:: EXERCISE ::
Report every line in the material that contains the word "against", copying each such line in full.

:: SUPPLIED RECORDS ::
☆ ☆ ☆
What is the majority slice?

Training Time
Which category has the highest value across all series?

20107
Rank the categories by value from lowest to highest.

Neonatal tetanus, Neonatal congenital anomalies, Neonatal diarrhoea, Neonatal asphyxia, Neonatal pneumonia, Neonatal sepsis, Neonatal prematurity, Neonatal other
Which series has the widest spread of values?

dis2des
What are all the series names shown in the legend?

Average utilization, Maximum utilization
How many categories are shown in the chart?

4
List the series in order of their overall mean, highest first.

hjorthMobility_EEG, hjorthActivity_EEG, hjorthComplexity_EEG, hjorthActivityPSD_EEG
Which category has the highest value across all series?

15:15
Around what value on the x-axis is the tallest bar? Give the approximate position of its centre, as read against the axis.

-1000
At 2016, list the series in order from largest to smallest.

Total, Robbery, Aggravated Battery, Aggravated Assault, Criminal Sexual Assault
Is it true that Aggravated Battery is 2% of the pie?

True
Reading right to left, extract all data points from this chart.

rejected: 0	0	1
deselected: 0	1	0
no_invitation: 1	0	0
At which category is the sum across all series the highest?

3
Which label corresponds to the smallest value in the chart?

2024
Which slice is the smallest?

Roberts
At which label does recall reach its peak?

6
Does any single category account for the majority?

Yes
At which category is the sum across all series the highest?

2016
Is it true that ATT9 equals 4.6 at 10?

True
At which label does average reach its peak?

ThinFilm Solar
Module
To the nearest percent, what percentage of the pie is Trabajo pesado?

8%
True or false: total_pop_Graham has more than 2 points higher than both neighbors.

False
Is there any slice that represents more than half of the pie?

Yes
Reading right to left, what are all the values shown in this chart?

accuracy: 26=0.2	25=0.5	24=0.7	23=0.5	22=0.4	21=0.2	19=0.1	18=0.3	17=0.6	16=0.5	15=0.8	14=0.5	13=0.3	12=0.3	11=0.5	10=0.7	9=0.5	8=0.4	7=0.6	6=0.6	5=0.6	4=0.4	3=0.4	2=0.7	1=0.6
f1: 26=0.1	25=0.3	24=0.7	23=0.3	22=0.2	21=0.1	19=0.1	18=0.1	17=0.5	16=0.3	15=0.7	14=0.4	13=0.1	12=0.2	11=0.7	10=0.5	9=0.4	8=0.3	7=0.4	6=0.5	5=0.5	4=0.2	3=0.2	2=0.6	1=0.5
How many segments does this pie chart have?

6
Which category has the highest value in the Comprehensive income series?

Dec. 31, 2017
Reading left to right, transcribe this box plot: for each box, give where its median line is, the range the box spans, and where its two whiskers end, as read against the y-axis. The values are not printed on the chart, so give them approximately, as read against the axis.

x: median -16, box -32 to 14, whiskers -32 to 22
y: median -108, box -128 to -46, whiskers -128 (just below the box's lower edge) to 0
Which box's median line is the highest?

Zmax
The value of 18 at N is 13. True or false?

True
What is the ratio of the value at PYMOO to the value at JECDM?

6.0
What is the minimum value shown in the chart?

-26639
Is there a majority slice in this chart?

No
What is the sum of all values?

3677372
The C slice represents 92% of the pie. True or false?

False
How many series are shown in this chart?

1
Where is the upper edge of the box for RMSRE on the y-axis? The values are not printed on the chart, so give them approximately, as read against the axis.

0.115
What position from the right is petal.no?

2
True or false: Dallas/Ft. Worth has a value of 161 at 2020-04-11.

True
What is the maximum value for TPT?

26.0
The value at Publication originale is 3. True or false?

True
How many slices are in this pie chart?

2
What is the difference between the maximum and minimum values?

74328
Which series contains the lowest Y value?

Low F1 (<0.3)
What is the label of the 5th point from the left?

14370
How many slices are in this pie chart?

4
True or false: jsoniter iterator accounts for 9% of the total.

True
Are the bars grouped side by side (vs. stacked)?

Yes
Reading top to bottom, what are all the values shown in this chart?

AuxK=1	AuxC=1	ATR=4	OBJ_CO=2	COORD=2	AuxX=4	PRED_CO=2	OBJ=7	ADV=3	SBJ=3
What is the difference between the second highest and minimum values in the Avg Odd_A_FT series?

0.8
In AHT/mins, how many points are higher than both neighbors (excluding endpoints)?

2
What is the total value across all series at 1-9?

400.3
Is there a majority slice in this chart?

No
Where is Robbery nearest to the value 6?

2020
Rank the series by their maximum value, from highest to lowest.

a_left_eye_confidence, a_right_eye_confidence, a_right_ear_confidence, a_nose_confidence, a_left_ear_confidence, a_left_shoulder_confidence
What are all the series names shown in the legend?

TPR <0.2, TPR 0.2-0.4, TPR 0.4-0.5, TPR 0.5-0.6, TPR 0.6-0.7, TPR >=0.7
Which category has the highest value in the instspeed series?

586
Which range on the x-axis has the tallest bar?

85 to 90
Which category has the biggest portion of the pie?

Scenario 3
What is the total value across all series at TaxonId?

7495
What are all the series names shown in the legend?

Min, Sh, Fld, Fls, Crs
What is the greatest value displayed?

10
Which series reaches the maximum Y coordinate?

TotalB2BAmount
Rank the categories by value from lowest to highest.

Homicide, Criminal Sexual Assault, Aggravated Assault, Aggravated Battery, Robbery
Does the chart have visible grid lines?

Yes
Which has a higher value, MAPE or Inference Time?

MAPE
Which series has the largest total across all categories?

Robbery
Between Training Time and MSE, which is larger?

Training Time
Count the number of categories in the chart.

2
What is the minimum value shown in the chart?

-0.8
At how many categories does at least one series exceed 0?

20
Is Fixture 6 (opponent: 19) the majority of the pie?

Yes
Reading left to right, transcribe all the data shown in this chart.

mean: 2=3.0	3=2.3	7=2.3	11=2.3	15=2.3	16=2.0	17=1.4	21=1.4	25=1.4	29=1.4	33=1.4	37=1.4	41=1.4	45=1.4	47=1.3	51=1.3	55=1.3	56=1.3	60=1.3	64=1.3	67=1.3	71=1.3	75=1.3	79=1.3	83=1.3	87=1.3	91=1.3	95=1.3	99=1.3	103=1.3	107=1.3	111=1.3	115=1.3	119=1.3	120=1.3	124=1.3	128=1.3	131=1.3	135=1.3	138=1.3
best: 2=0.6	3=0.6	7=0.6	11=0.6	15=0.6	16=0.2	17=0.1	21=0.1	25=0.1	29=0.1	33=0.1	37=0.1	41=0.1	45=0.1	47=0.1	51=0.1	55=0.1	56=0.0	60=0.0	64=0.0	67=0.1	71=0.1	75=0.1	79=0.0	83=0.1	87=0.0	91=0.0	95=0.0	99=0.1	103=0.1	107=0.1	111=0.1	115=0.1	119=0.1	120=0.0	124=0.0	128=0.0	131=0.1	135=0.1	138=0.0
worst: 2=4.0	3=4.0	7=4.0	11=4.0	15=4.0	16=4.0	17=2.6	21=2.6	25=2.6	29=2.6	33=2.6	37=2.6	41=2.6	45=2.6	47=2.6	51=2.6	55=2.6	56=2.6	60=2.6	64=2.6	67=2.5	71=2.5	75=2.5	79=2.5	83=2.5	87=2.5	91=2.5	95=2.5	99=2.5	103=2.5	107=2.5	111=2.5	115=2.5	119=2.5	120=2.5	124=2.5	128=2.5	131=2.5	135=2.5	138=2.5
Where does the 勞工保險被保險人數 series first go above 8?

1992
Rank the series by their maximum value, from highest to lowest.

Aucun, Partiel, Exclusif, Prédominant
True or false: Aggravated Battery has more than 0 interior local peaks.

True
☆ ☆ ☆
:: SOLUTION TO THIS PROBLEM ::
Around what value on the x-axis is the tallest bar? Give the approximate position of its centre, as read against the axis.
Reading left to right, transcribe this box plot: for each box, give where its median line is, the range the box spans, and where its two whiskers end, as read against the y-axis. The values are not printed on the chart, so give them approximately, as read against the axis.
Where is the upper edge of the box for RMSRE on the y-axis? The values are not printed on the chart, so give them approximately, as read against the axis.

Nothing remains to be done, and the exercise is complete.